Sunday, April 17, 2011

"The ugliness I see is evidence of who I need"

On Wednesday I sat with Peter in the library and we talked about being judgmental. Very briefly. Because one of us was studying. [Guess which!] I've been so burdened this week, catching glimpses of myself in my introspective mirror, seeing the silhouettes of my unbending judgments regarding the way my friends conduct themselves. I keep hearing Matthew 7:1 on a scratchy loop in my head: judgenotjudgenotjudgenotlestyoubejudged . . .

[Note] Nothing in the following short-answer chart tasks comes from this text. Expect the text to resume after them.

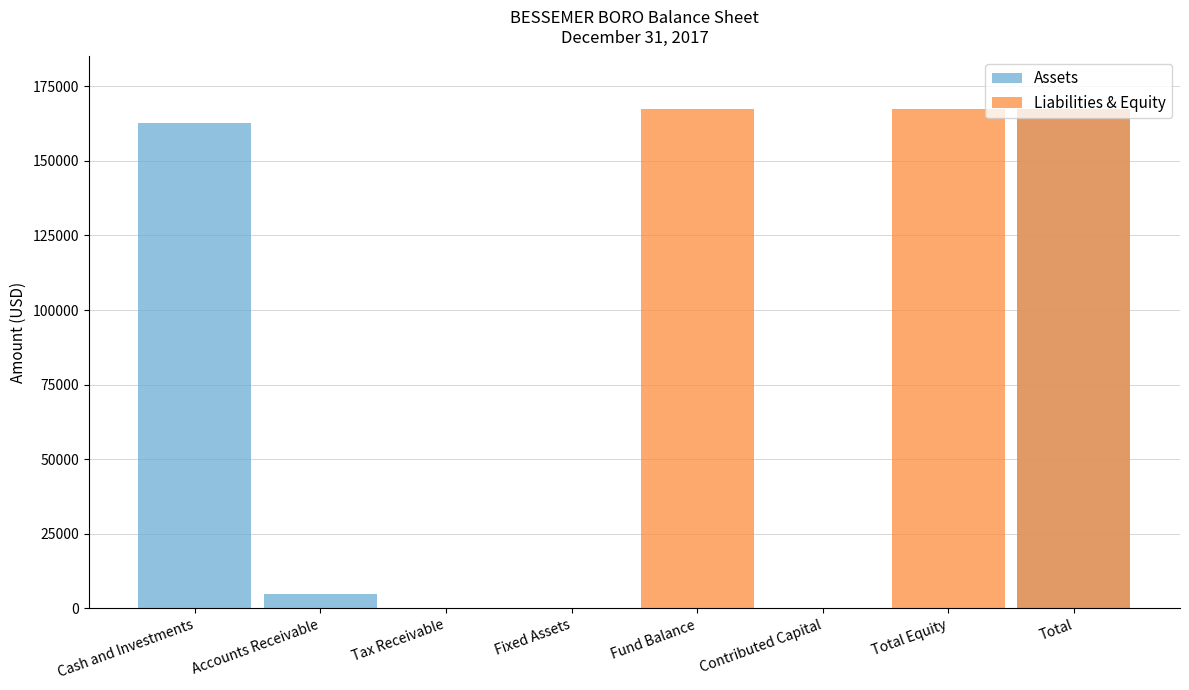

The value of Assets at Contributed Capital is 77094. True or false?

False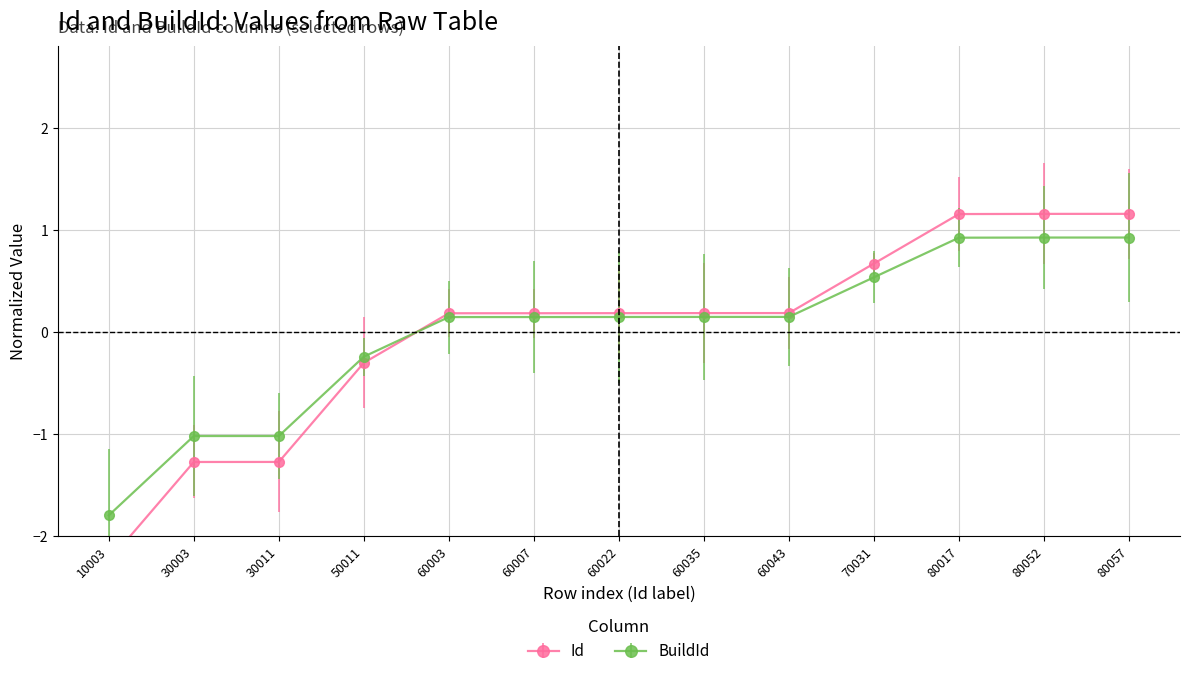

At how many categories does at least one series exceed -1?

10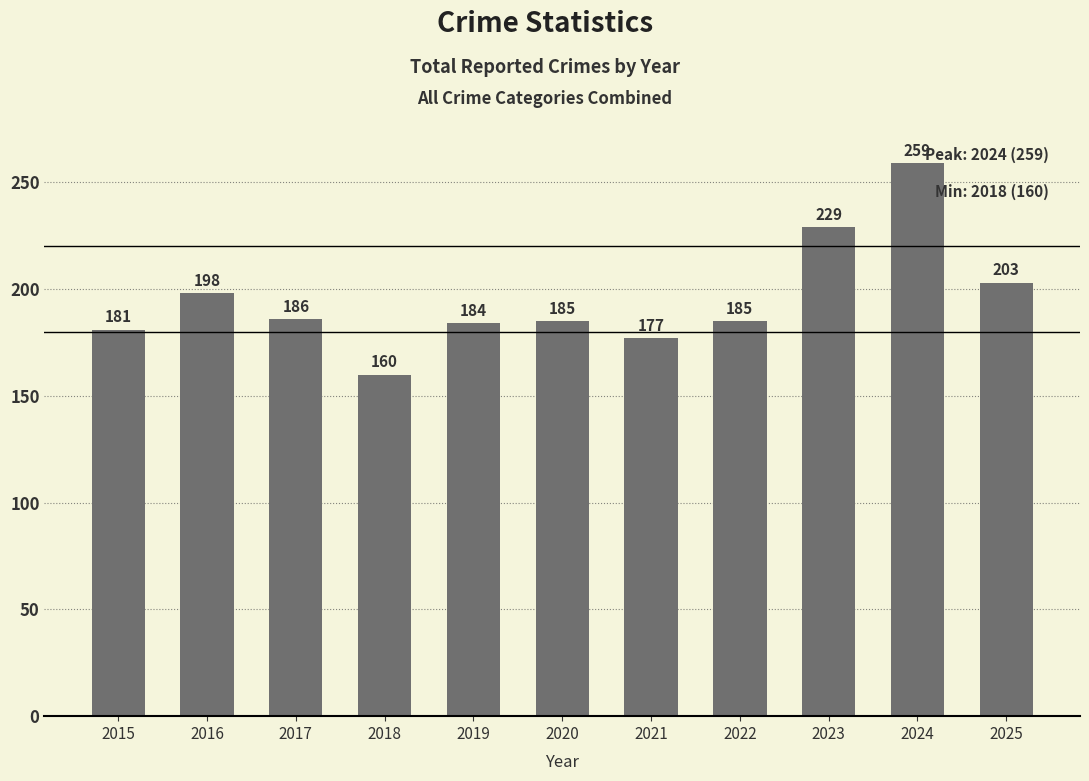

What is the approximate value at 2025?

203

I don't like being opinionated. I don't like that everything is fraught with value implications. I wish I could go with the flow, and meet people where they're at, and see past the tension points. Instead I get hung up on their blatant selfishness and narrow perspectives. It's pride, plain and simple, when I snidely smirk at the assessments of others' stupidity, and I shake my head, and I think to myself, "Don't they see how foolish we all are?" It is not that I think myself superior, only that I frame each interaction in the context of a moral dilemma where we're all on the wrong side. Too often, too often.

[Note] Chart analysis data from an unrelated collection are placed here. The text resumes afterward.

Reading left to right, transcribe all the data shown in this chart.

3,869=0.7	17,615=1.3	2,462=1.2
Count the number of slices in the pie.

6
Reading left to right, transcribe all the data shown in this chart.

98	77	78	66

My judgments aren't all bad, of course. My coworkers were talking about jail-breaking their new iPad 2s: "Why would you want to do that?" -- "So I don't have to pay for apps." -- "But, that's stealing . . ." -- "You're my personal Jimminy Cricket." This is the conversation I end up having most often, the anti-pirating, ethics of torrenting, don't steal stuff conversation. I try to keep it casual, and ask a lot of questions, not to be manipulative but to understand their logic.

It gets harder when the abortion thing comes up. I am so sick of these people who say, "Abortion isn't a good thing, but it should be between a woman and her doctor." As though murder should be between a psychopath and their therapist! [These are the kind of enthusiastic absolute statements I bring into my conversations on ethics.] My conviction gets the better of me. I get sick thinking about this atrocity, I have to sink deep into myself to find any dregs of compassion and empathy for opposing viewpoints.

But that's what it comes down to, isn't it? Speaking the truth in love? I have worked so hard to develop a sense of accord for each facet of thinking, to see things from another perspective that I may answer them in their language . . . but I'm losing the truth as I'm losing my love.

I don't know everything about right living. I should stop pretending that I do.

The mouth is a mirror // we must watch what we say.


Art said...

I love you.

also, this is a good post.

L.E. Fiore said...

Aaaaaaaaaah. Yes. Hayley. I've been... thinking... about... the. same. thing. (even as it relates to abortion, too. ugh.)

Micah E. said...

Sometimes it's hard to tell the difference between a person and what they believe. And that makes it hard to love the person. I don't think this is the right way to deal with it - I detach people and their ideas completely. It's not. But. Yeah.

Good post.

Nicole said...

YES!! I can't tell you how many times I've left a conversation thinking either "Oh man. I totally steamrolled them with truth and very little love" or "I listened so much to them and sought to empathize with their viewpoint so much that I lost any semblance of rock-solid truth". It's so tough. That's why I find myself praying more than I talk. I have to. I have to let God do His work. Because I can talk until I'm blue in the face, lovingly or unlovingly, and yet God must be the heart-changer.

I'm still trying to find the balance of when to speak and when to listen.